SPL has implemented technical and organisational measures to ensure a level of data protection appropriate to the nature and purpose of the processing.
As such, in accordance with Article 32 of the GDPR, relating to the security of data processing, SPL has implemented:
– Means to guarantee the constant confidentiality, integrity, availability, and resilience of processing systems and services.
However, the security obligation remains an obligation of means, i.e. we do everything in our power to guarantee the confidentiality and integrity of your personal data. All the people who have access to your personal data have been made aware of best practices for data protection. They are bound by an obligation of confidentiality, and are liable to disciplinary action if they fail to comply with said obligation.
ARTICLE 10: TRANSFERS OF DATA TO OUTSIDE THE EUROPEAN UNION
In managing our website and your requests, we do not transfer your data outside the European Union.
However, if your personal data are transferred outside the European Union, we will ensure that the countries of destination guarantee a sufficient and appropriate level of data protection.
We undertake to inform you in advance of the possibility of transferring data outside the European Union and to inform you of the guarantees put in place to ensure a sufficient and appropriate level of protection.
ARTICLE 11: COOKIES
Care for a biscuit?
As with most websites, our website uses cookies, which can be divided into two categories:
– PERFORMANCE / ANALYTICS: These cookies collect anonymous information about your use of our site. The information collected by these cookies is used solely to improve your use of our site and never to identify you. Sometimes these cookies are placed by third-party providers of web traffic analysis services.
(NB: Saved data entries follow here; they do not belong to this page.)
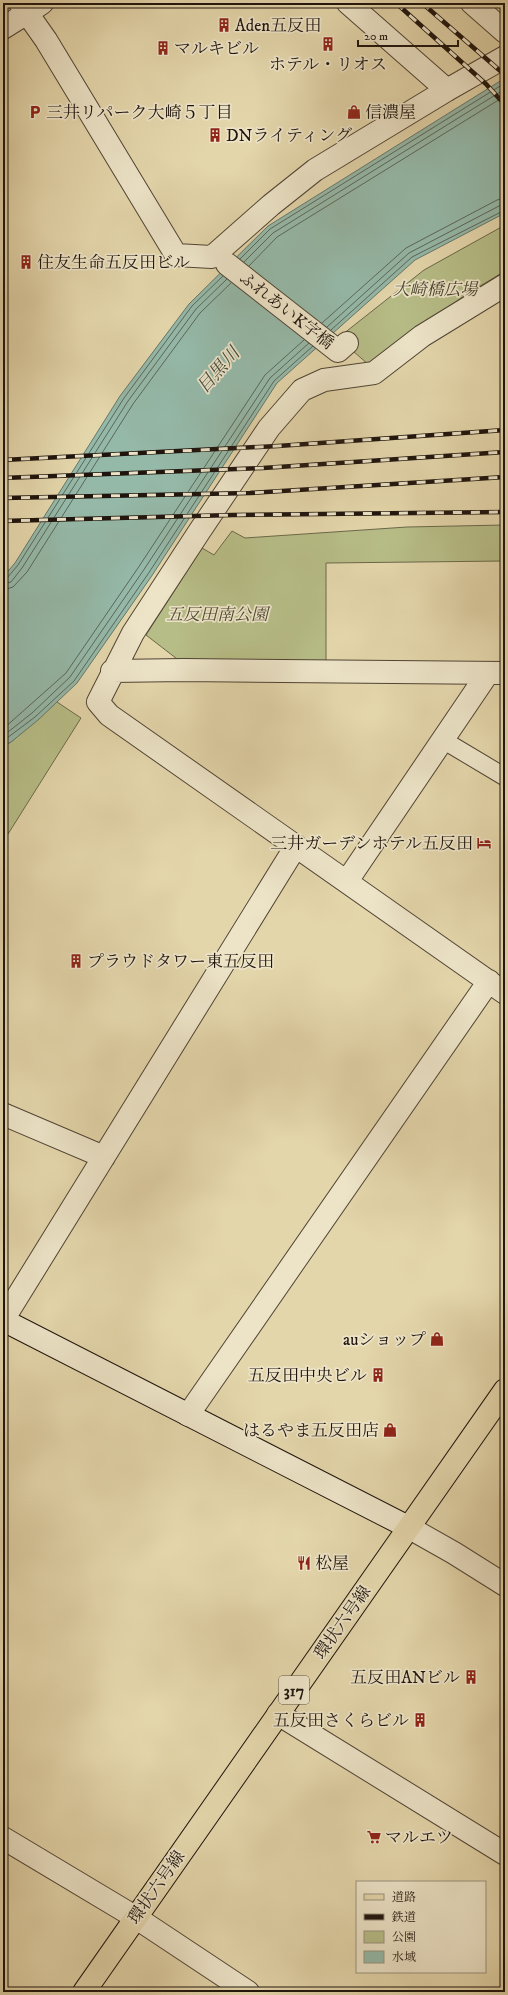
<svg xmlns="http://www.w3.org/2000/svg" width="508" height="1995" font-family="'IM FELL DW Pica','Noto Serif JP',serif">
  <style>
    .green { fill: #b7bd87; stroke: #6a684a }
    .water { fill: #95b9a9; stroke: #65776b }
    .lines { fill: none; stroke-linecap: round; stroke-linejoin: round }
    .shore { stroke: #5a665b; stroke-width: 1 }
    .lane-casing { stroke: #504434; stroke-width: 19 }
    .street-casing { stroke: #504434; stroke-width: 24 }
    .secondary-casing { stroke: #1e140d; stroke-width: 24 }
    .primary-casing { stroke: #1e140d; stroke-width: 24 }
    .lane { stroke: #ede4c8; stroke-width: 17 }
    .street { stroke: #ede4c8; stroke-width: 22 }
    .secondary { stroke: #ede4c8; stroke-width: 22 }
    .primary { stroke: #e4d6ab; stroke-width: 22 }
    .rail-casing { stroke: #1e140d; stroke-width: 4.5 }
    .rail { stroke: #ede4c8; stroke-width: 3; stroke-dasharray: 9; stroke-linecap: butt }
    .labels { text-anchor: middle; stroke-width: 3.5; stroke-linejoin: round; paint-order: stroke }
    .shield { fill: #ede4c8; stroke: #5c5245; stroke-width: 1 }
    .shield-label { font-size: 16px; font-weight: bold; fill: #1e140d }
    .poi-label { font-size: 17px; fill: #1e140d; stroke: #ede4c8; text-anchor: start }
    .park-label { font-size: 17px; font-style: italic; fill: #4c4732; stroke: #ede4c8 }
    .street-label { font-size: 17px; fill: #1e140d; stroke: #ede4c8 }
    .water-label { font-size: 18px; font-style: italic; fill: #484e44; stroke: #ede4c8 }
  </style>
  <rect width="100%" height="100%" fill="#e4d6ab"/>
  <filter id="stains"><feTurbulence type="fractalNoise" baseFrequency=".005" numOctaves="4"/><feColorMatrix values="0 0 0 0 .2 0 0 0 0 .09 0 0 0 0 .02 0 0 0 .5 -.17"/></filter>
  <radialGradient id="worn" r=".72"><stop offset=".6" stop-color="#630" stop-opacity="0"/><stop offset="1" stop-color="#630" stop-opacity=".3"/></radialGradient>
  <!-- green -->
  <path class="green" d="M 505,225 L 505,271 L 464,296 L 369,365 L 338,338 L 424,270 Z
    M 505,525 L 505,561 L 326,563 L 326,664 L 181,662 L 146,635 L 202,548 L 214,555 L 232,531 L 245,538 L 407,527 Z
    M 57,702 L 81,718 L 3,842 L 3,746 L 11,742 Z"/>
  <!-- water -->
  <path class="water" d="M 505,78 L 505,213 L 415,260 L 277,383 L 151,577 L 77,683 L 38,720 L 11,742 L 3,746 L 3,577 L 15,563 L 120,396 L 189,304 L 268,226 Z"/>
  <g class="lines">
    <!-- shore -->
    <path class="shore" d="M 240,259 L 270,229 L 505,83
      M 244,262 L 273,233 L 505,89
      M 249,266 L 277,237 L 505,96
      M 322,323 L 406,248 L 497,200 L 505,198
      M 327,327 L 409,253 L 499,206 L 505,204
      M 331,330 L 412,257 L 505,210
      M 3,579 L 7,578 L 18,565 L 124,398 L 192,306 L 223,276
      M 3,584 L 11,582 L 22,568 L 128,401 L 196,309 L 227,279
      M 3,590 L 13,587 L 27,572 L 133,404 L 200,313 L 231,283
      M 3,729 L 66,673 L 138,568 L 265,375 L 304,340
      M 3,736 L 32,713 L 70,677 L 143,571 L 270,378 L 309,343
      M 3,741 L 35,717 L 74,681 L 148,574 L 274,381 L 313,346"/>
    <defs>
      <path id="lane" d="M 443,740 L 505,777"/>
      <path id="street" d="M 42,3 L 27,13 L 46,40 L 176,255 L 212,257 L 271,205 L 315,170 L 447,90 L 505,57
        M 348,3 L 447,90
        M 472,3 L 505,32
        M 3,28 L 27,13 L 20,3
        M 227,264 L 338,351 L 347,343
        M 505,285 L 422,336 L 374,373 L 324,380 L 302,390 L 269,428 L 199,532 L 133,633 L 98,702 L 109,715 L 505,993
        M 112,671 L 184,670 L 505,673
        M 347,881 L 488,673
        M 3,1114 L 104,1157
        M 3,1320 L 296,846
        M 188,1415 L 489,981
        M 408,1527 L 454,1553 L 505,1585
        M 278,1714 L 505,1854
        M 3,1838 L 135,1917 L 248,1992"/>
      <path id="secondary" d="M 3,1320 L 408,1527"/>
      <path id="primary" d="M 84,1992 L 505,1390"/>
    </defs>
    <!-- lane casing -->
    <use href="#lane" class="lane-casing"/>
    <!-- street casing -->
    <use href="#street" class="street-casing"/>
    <!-- secondary casing -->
    <use href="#secondary" class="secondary-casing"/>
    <!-- primary casing -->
    <use href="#primary" class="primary-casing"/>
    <!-- lane -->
    <use href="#lane" class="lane"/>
    <!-- street -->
    <use href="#street" class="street"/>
    <!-- secondary -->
    <use href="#secondary" class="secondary"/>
    <!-- primary -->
    <use href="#primary" class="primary"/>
    <defs>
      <path id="rail" d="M 396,3 L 486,84 L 505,105
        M 422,3 L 505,75
        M 3,460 L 278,446 L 505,430
        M 3,478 L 263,468 L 505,452
        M 3,498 L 250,493 L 505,477
        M 3,521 L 233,515 L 505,512"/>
    </defs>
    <!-- rail casing -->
    <use href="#rail" class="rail-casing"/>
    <!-- rail -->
    <use href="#rail" class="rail"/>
  </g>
  <!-- icons -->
  <defs>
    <symbol id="building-bare" viewBox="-9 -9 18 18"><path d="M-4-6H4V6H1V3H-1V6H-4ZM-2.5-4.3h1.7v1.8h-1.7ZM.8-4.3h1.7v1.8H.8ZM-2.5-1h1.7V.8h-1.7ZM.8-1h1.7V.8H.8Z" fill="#8f2418" stroke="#ede4c8" stroke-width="2.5" paint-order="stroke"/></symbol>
    <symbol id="parking-bare" viewBox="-9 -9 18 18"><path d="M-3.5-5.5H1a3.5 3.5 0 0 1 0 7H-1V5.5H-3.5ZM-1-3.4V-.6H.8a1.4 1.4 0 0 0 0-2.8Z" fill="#8f2418" stroke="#ede4c8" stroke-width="2.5" paint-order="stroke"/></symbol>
    <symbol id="shop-bare" viewBox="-9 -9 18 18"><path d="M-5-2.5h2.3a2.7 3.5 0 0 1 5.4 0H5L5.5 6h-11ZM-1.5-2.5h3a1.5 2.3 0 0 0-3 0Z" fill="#8f2418" stroke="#ede4c8" stroke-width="2.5" paint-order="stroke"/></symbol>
    <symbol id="hotel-bare" viewBox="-9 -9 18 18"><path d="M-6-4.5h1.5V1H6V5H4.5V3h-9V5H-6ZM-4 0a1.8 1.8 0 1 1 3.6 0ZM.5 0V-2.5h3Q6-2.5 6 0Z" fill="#8f2418" stroke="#ede4c8" stroke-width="2.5" paint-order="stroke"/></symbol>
    <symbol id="restaurant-bare" viewBox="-9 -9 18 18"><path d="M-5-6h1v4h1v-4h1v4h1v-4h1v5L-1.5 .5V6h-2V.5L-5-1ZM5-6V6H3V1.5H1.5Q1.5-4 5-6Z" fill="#8f2418" stroke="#ede4c8" stroke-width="2.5" paint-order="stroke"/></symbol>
    <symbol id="supermarket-bare" viewBox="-9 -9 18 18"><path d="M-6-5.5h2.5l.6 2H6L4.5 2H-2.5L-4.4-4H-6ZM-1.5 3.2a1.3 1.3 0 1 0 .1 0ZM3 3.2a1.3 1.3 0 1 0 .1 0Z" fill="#8f2418" stroke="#ede4c8" stroke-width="2.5" paint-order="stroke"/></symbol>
  </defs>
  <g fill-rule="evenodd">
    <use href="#building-bare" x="214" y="15" width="20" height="20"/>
    <use href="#building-bare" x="318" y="34" width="20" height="20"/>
    <use href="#building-bare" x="153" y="38" width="20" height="20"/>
    <use href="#parking-bare" x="25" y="102" width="20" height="20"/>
    <use href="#shop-bare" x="344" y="102" width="20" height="20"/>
    <use href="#building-bare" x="205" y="125" width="20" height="20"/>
    <use href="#building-bare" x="16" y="252" width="20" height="20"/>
    <use href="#hotel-bare" x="474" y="833" width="20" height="20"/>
    <use href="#building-bare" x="66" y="951" width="20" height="20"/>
    <use href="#shop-bare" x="427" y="1329" width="20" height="20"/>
    <use href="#building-bare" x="368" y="1365" width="20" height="20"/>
    <use href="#shop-bare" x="380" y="1420" width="20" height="20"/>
    <use href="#restaurant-bare" x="294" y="1553" width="20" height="20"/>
    <use href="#building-bare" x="461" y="1667" width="20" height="20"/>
    <use href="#building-bare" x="410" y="1710" width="20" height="20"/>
    <use href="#supermarket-bare" x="364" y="1827" width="20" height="20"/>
  </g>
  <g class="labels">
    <!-- shield labels -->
    <rect class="shield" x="279" y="1676" width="30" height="28" rx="3"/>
    <g class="shield-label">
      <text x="294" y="1696">317</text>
    </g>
    <!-- poi labels -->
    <g class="poi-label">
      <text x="235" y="31">Aden五反田</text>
      <text x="174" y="54">マルキビル</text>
      <text x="328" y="70" text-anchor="middle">ホテル・リオス</text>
      <text x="46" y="118">三井リパーク大崎５丁目</text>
      <text x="365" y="118">信濃屋</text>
      <text x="226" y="141">DNライティング</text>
      <text x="37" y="268">住友生命五反田ビル</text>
      <text x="473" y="849" text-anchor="end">三井ガーデンホテル五反田</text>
      <text x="87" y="967">プラウドタワー東五反田</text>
      <text x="426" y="1345" text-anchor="end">auショップ</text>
      <text x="367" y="1381" text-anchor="end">五反田中央ビル</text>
      <text x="379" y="1436" text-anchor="end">はるやま五反田店</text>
      <text x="315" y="1569">松屋</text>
      <text x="460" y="1683" text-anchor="end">五反田ANビル</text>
      <text x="409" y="1726" text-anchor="end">五反田さくらビル</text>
      <text x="385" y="1843">マルエツ</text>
    </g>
    <!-- park labels -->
    <g class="park-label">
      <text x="435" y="295">大崎橋広場</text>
      <text x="217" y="620">五反田南公園</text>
    </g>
    <!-- street labels -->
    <g class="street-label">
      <text transform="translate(287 310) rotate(38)" y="6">ふれあいK字橋</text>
      <text transform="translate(342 1622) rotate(-55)" y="6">環状六号線</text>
      <text transform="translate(156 1887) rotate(-55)" y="6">環状六号線</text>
    </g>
    <!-- water labels -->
    <g class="water-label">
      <text transform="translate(218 370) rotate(-49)" y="6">目黒川</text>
    </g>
  </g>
  <!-- margin -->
  <rect width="508" height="1995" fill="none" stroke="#e4d6ab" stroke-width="16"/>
  <rect x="4" y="4" width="500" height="1987" fill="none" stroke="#1e140d" stroke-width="2"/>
  <rect x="8" y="8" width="492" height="1979" fill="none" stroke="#1e140d"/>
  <!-- legend -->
  <rect x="356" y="1881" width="130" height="92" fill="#ede4c8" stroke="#9a917d"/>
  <rect x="364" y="1894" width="20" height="6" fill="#e4d6ab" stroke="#9a917d"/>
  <text x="392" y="1901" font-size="12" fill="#1e140d">道路</text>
  <rect x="364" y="1914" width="20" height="6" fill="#1e140d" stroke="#9a917d"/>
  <text x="392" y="1921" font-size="12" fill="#1e140d">鉄道</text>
  <rect x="364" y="1931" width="20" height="12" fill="#b7bd87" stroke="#9a917d"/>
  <text x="392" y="1941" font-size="12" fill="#1e140d">公園</text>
  <rect x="364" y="1951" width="20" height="12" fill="#95b9a9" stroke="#9a917d"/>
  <text x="392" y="1961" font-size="12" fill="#1e140d">水域</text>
  <!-- scale -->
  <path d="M358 40v6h100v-6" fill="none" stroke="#1e140d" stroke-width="2"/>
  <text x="364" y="40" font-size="12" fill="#1e140d" stroke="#ede4c8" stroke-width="3" paint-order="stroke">20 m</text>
  <rect width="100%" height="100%" filter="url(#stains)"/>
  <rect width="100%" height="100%" fill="url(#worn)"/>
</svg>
– STRICTLY NECESSARY: These cookies are essential to enable you to browse our websites and use their features.
If you wish to limit tracking of your visits, we recommend that you refuse them by default via the cookie management banner that we have set up on our website.
You will also find in our cookies policy the procedure for accepting, customising, or refusing cookies by expressing your choice using the widget that appears at the bottom left of your screen.
ARTICLE 12: UPDATE OF THE DATA PROTECTION POLICY
Keep going, you’re almost to the finish line of this text!
This personal data protection policy may change over time.
The last update was made on 21 December 2023 by Optimex Data.